This conference was a follow-up to a similar gathering of mountaineers convened by the Italian Academic Alpine Club on 8 August 1986, on the occasion of the 200th anniversary of the first ascent of the Mont-Blanc. On this occasion, a "manifesto for Mont Blanc" was issued and signed by a number of renowned mountaineers, among which Sir Chris Bonington, Yvon Chouinard, Reinhold Messner, Doug Scott. This manifesto called for a foundational human right to "open spaces for free adventure".
The Biella conference attracted a larger attendance of mountaineers and intellectuals from all over the world, several of whom were to become founding guarantors and founding members of Mountain Wilderness. Among them were Haroun Tazieff, Kurt Diemberger, Jim Bridwell, John Hunt, Wanda Rutkiewicz. The "Biella theses", on which the above mission statement is based, were written during this meeting.

==Actions==

Some of the earliest and most visible actions led by Mountain Wilderness at the international level have been:
- Demonstration at Pointe Helbronner on 16 August 1986, against the Vallee Blanche Aerial Tramway, a gondola lift that crosses the "Vallée Blanche" from Aiguille du Midi to the col du Géant above Courmayeur, desecrating the very heart of the Mont Blanc massif, a wilderness area of foremost symbolic and cultural significance for Europe. During this demonstration, Reinhold Messner climbed atop one of the gondola towers to hang a protest banner.
Although Mountain Wilderness had yet to be formally established as an organization when this took place, it was later perceived as an inaugural event. The daring, spectacular character of this action inspired comparisons to similar actions by Greenpeace, but later demonstrations by Mountain Wilderness have generally been more modest. All have been peaceful and none of them against the law.
- "Free K2" expedition organised in 1990 on K2, the second highest mountain in the word, to remove fixed ropes and discarded gear left behind by all expeditions that had attempted the ascent.
- Campaign to protect Mount Olympus in Greece from a huge development project. A manifesto was issued at the end of 1993 and an international petition was signed by intellectuals and writers from all over the world, among which five Nobel laureates. The project was withdrawn in 1995, after this petition was delivered to the Greek government.
- Oxus, mountains for peace, an expedition organised to climb Mount Noshaq, the highest peak in Afghanistan, in the Wakhan Corridor and the Hindu Kush range, in 2003: this event was intended to promote sustainable outdoor tourism in this country and to serve as a symbol of a possible return to peace and normalcy, after the civil war and the fall of the Taliban regime, during which all manner of tourism had completely disappeared.

==Guarantors==

Guarantors of Mountain Wilderness are a group of intellectuals, writers, mountaineers, world-travelers, who are recognized through their achievements and their long-time commitment to the shared values of Mountain Wilderness. They play the roles of international representatives and advisors for the association.

Extracted data:
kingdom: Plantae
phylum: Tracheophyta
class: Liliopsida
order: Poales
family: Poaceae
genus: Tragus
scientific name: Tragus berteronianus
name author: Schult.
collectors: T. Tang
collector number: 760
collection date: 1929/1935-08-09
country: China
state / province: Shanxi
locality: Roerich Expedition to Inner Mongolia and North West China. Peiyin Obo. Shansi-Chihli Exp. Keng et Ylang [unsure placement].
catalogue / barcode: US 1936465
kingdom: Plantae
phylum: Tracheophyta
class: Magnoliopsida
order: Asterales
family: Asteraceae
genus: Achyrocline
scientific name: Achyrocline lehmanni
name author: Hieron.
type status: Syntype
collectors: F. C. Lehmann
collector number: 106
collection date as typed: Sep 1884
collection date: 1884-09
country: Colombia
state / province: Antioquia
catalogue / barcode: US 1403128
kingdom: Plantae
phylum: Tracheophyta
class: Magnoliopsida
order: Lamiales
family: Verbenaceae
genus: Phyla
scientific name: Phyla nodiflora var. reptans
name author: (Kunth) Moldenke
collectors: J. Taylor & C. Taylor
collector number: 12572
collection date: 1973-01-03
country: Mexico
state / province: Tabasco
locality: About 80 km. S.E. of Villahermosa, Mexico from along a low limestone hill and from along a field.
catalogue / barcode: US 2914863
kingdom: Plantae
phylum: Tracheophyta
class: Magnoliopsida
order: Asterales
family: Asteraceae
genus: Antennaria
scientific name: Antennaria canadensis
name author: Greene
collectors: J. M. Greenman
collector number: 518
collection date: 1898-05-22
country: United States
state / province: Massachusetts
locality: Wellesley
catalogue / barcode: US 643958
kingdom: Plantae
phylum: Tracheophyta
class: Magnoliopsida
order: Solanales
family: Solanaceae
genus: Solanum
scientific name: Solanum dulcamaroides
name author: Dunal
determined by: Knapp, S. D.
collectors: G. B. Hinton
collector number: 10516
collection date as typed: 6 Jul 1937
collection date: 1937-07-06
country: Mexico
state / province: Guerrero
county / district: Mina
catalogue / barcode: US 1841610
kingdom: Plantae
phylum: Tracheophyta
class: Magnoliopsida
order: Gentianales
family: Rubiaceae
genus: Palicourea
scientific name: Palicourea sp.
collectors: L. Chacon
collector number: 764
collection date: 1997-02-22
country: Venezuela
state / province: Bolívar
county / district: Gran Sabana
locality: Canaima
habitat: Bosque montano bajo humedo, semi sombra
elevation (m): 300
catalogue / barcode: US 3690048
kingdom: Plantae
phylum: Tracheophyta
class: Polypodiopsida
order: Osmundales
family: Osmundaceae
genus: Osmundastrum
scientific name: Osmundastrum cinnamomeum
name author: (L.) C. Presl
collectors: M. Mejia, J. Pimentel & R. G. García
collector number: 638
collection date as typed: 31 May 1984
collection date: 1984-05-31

Prompt 1:
Decide whether each statement agrees with the Mountain Wilderness text. Answer yes or no, and quote the words of the text that settle it.
(a) The manifesto for Mont Blanc was issued on the 200th anniversary of the first ascent of Mont Blanc.
(b) Mountain Wilderness was already formally established as an organization at the time of the Pointe Helbronner demonstration.
(c) The development project on Mount Olympus was withdrawn in 1993.
Prompt 2:
Quote the stretch of the Mountain Wilderness text from "- Oxus, mountains" through "for the association.".
Prompt 3:
Answer these questions from the Mountain Wilderness text.
(a) Who climbed atop a gondola tower to hang a protest banner?
(b) In what year was the "Free K2" expedition organized?
(c) Which peak does the text name as the highest in Afghanistan?
The records are separate material from the Mountain Wilderness text.

Task answer 1:
(a) Yes: "on the occasion of the 200th anniversary of the first ascent of the Mont-Blanc"
(b) No: "Although Mountain Wilderness had yet to be formally established as an organization when this took place"
(c) No: "The project was withdrawn in 1995"

Task answer 2:
- Oxus, mountains for peace, an expedition organised to climb Mount Noshaq, the highest peak in Afghanistan, in the Wakhan Corridor and the Hindu Kush range, in 2003: this event was intended to promote sustainable outdoor tourism in this country and to serve as a symbol of a possible return to peace and normalcy, after the civil war and the fall of the Taliban regime, during which all manner of tourism had completely disappeared.

==Guarantors==

Guarantors of Mountain Wilderness are a group of intellectuals, writers, mountaineers, world-travelers, who are recognized through their achievements and their long-time commitment to the shared values of Mountain Wilderness. They play the roles of international representatives and advisors for the association.

Task answer 3:
(a) Reinhold Messner
(b) 1990
(c) Mount Noshaq